*** Opening of Source passage ***

Theoretically these should do the same thing:
{code}
StringUtils.replaceIgnoreCase("\u0130x", "x", "");
Pattern.compile("x",
Pattern.CASE_INSENSITIVE).matcher("\u0130x").replaceAll("");
{code}
The Matcher.replaceAll(String) method does not throw an exception.
So what is the difference? The Pattern.newSingle(int) method is the key thing
to look at. It uses Character.toUpperCase(char) and
Character.toLowerCase(char), which do not have the same behavior as
String.toUpperCase() and String.toLowerCase(). The Character class produce a
single character.
So I think a possible naive solution to this would be to call
Character.toLowerCase() on each character in the String and then append the
characters together into a new String.
{code}
String text = "foo";
char[] chars = text.toCharArray();
for (int i = 0; i < chars.length; i++) {
chars[i] = Character.toLowerCase(chars[i]);
}
String lowerText = new String(chars);
{code}
> StringIndexOutOfBoundsException in StringUtils.replaceIgnoreCase
> ----------------------------------------------------------------
>
> Key: LANG-1406
> URL: https://issues.apache.org/jira/browse/LANG-1406
> Project: Commons Lang
> Issue Type: Bug
> Components: lang.*
> Reporter: Michael Ryan
> Priority: Major
>
> STEPS TO REPRODUCE:
> {code}
> StringUtils.replaceIgnoreCase("\u0130x", "x", "")
> {code}
> EXPECTED: "\u0130" is returned.
> ACTUAL: StringIndexOutOfBoundsException
> This happens because the replace method is assuming that text.length() ==
> text.toLowerCase().length(), which is not true for certain characters.

*** Close of Source passage ***
*** Opening of Provided records ***

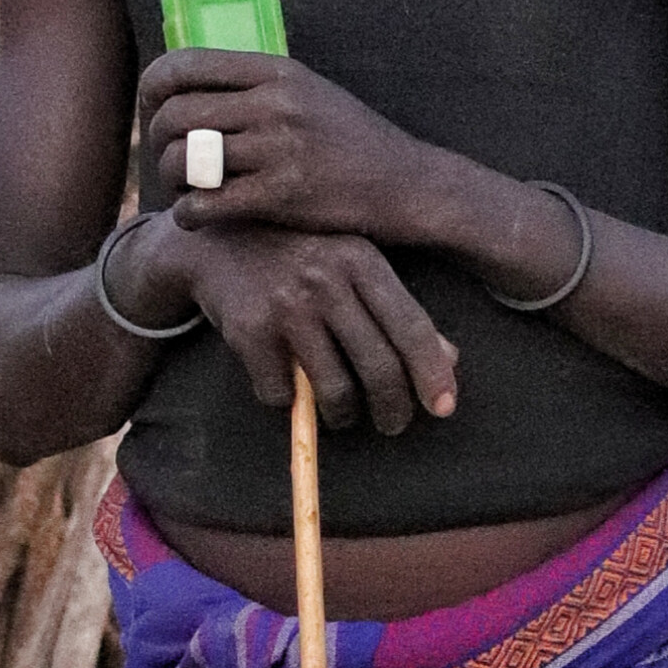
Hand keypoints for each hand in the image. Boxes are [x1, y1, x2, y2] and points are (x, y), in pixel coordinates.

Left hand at [136, 51, 435, 242]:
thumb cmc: (351, 141)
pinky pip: (206, 203)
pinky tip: (195, 217)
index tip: (154, 114)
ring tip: (184, 191)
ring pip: (185, 160)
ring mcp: (278, 149)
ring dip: (172, 182)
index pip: (182, 65)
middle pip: (175, 115)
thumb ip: (254, 84)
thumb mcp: (307, 90)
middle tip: (168, 164)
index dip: (153, 91)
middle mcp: (273, 104)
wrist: (406, 185)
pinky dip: (188, 214)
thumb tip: (193, 82)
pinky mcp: (282, 195)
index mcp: (273, 71)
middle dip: (158, 144)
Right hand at [145, 215, 458, 432]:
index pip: (411, 327)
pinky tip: (287, 385)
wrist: (216, 242)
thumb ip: (399, 310)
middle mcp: (326, 279)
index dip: (432, 374)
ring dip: (342, 415)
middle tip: (393, 425)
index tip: (444, 408)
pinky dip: (288, 403)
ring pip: (334, 389)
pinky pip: (282, 393)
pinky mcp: (249, 330)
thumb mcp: (352, 267)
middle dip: (392, 409)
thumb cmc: (298, 257)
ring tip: (342, 414)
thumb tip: (450, 360)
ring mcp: (286, 305)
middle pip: (377, 366)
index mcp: (361, 260)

*** Close of Provided records ***

> [Questions on the material]
1. Answer these from the replaceIgnoreCase bug discussion:
(a) What issue key does the bug have?
(b) Which two Character methods does Pattern.newSingle(int) use?
(c) What does the report give as the actual result of the reproduction step?
2. Return the replaceIgnoreCase bug discussion word for word, beginning at the words "Theoretically these should" and stopping after "throw an exception.".
The pixel coordinate listings have no part in this exercise.

> [Expected outputs]
1.
(a) LANG-1406
(b) Character.toUpperCase(char) and Character.toLowerCase(char)
(c) StringIndexOutOfBoundsException

2.
Theoretically these should do the same thing:
{code}
StringUtils.replaceIgnoreCase("\u0130x", "x", "");
Pattern.compile("x",
Pattern.CASE_INSENSITIVE).matcher("\u0130x").replaceAll("");
{code}
The Matcher.replaceAll(String) method does not throw an exception.